Quant aux experts de McKinsey, ils recommandent à toute haute direction digne de ce nom d’agir à l’aide de trois leviers:
– Accorder plus de temps pour agir en coach. Car les gestionnaires peuvent apporter une vraie plus-value en comprenant, conseillant et soutenant les membres de leur équipe.
– Alléger les tâches administratives. Car la bureaucratie est pour eux comme un boulet qu’il leur faut traîner de peine et de misère.
– Offrir des incitatifs personnalisés. Car les gestionnaires manquent cruellement de reconnaissance, semble-t-il.

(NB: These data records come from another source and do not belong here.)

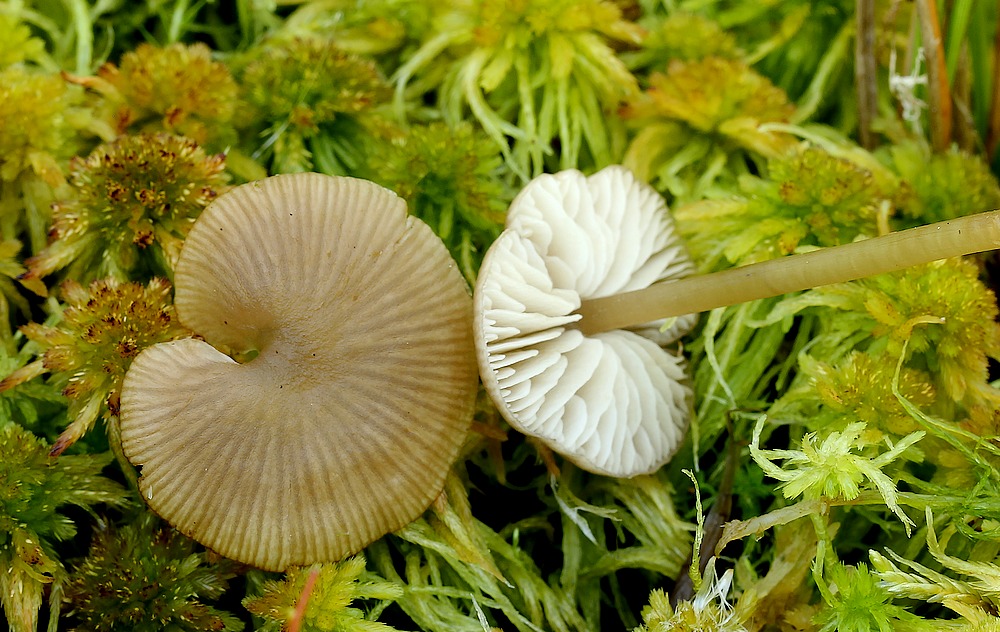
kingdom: Fungi
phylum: Basidiomycota
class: Agaricomycetes
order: Agaricales
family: Lyophyllaceae
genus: Sphagnurus
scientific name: Sphagnurus paluster
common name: tørvemos-gråblad
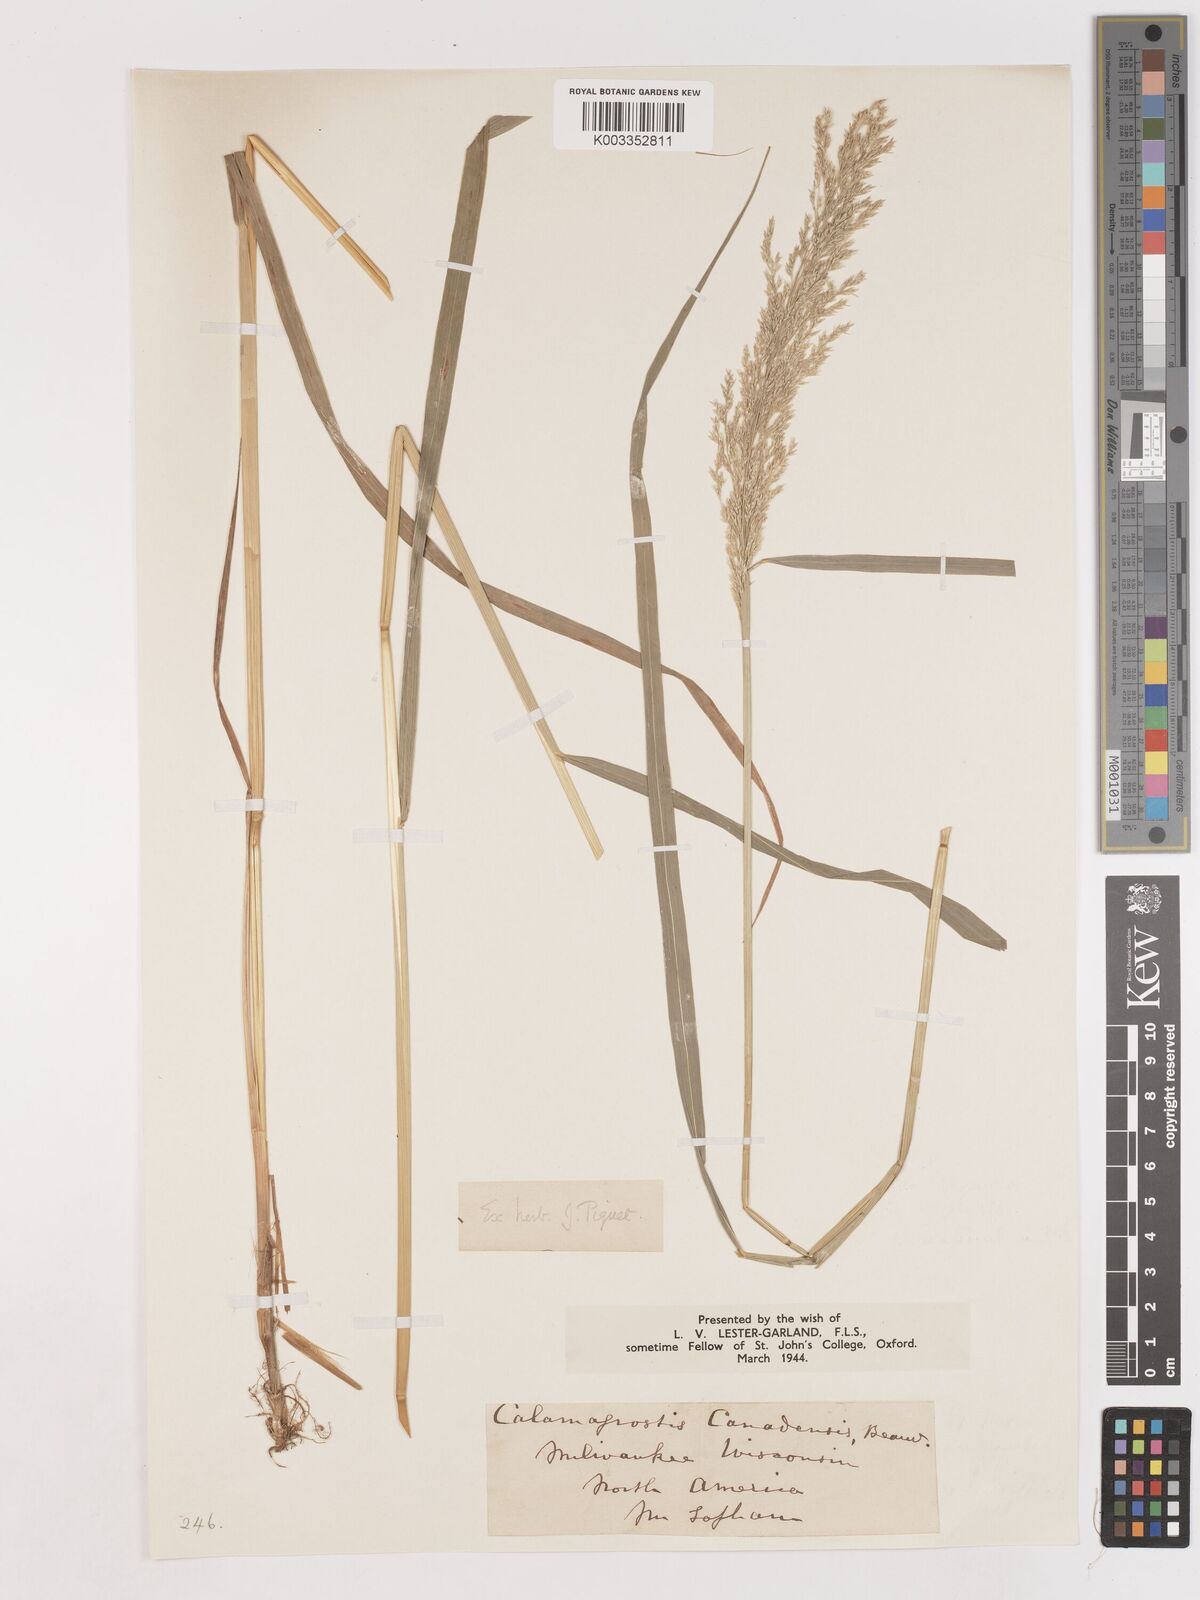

Voilà, Anik. Votre quotidien peut changer, pour le mieux, ça va de soi. Voilà pourquoi je vous invite à faire lire cette chronique à la haute direction de votre organisation. Qui sait? Cela pourrait amener certains de ses membres à méditer sur la réalité de la vie de gestionnaire, et par suite à mettre en place différentes mesures visant à vous aider à rendre votre travail à la fois plus agréable et plus efficace.
En passant, le tragique grec Euripide a dit dans «Oreste»: «Le changement est toujours agréable».